_Exercise requirements:_
In these records, how many lines contain "knee"? Please reply with the number only.
-- -- --
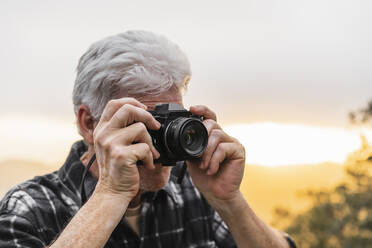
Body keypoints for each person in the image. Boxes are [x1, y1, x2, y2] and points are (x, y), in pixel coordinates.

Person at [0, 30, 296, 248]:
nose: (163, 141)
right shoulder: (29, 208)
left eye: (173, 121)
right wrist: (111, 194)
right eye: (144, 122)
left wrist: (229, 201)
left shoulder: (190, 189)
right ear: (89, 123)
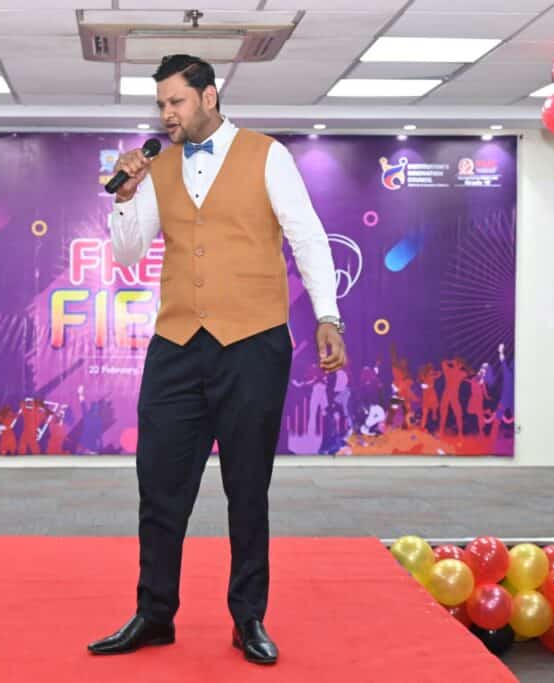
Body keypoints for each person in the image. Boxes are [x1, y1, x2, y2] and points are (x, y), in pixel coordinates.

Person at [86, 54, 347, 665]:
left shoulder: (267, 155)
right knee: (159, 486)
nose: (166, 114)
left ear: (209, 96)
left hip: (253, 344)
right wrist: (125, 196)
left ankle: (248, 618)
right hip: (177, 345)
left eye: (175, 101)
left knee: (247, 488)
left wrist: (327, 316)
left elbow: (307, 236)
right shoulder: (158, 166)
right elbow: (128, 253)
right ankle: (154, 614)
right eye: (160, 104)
-- -- --
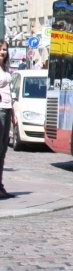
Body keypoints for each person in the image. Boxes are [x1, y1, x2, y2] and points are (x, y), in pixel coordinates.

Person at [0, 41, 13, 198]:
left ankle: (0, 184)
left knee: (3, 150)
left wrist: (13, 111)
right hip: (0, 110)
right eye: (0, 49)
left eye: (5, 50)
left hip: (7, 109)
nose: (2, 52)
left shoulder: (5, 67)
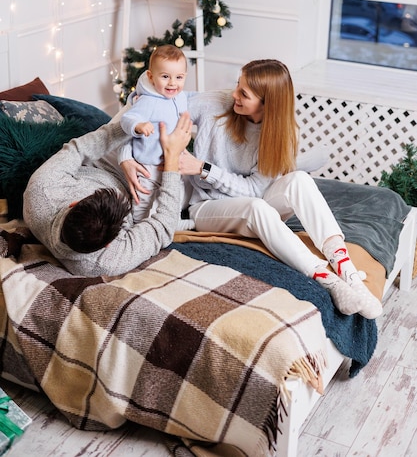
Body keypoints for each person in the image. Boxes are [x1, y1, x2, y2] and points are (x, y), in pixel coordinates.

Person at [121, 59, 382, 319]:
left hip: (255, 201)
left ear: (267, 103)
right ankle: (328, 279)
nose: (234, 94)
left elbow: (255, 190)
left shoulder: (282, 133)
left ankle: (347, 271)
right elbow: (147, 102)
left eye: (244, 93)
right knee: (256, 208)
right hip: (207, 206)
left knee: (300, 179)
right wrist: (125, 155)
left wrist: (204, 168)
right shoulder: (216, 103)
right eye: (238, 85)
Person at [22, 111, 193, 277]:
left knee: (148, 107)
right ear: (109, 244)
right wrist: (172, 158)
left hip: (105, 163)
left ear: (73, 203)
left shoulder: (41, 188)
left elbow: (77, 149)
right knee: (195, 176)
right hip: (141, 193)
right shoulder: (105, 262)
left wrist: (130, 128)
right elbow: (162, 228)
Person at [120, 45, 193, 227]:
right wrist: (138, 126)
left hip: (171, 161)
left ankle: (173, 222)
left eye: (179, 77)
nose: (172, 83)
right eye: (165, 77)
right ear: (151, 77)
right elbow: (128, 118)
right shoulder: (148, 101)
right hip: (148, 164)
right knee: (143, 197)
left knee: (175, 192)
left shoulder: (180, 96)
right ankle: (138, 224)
-- -- --
_Solution:_
9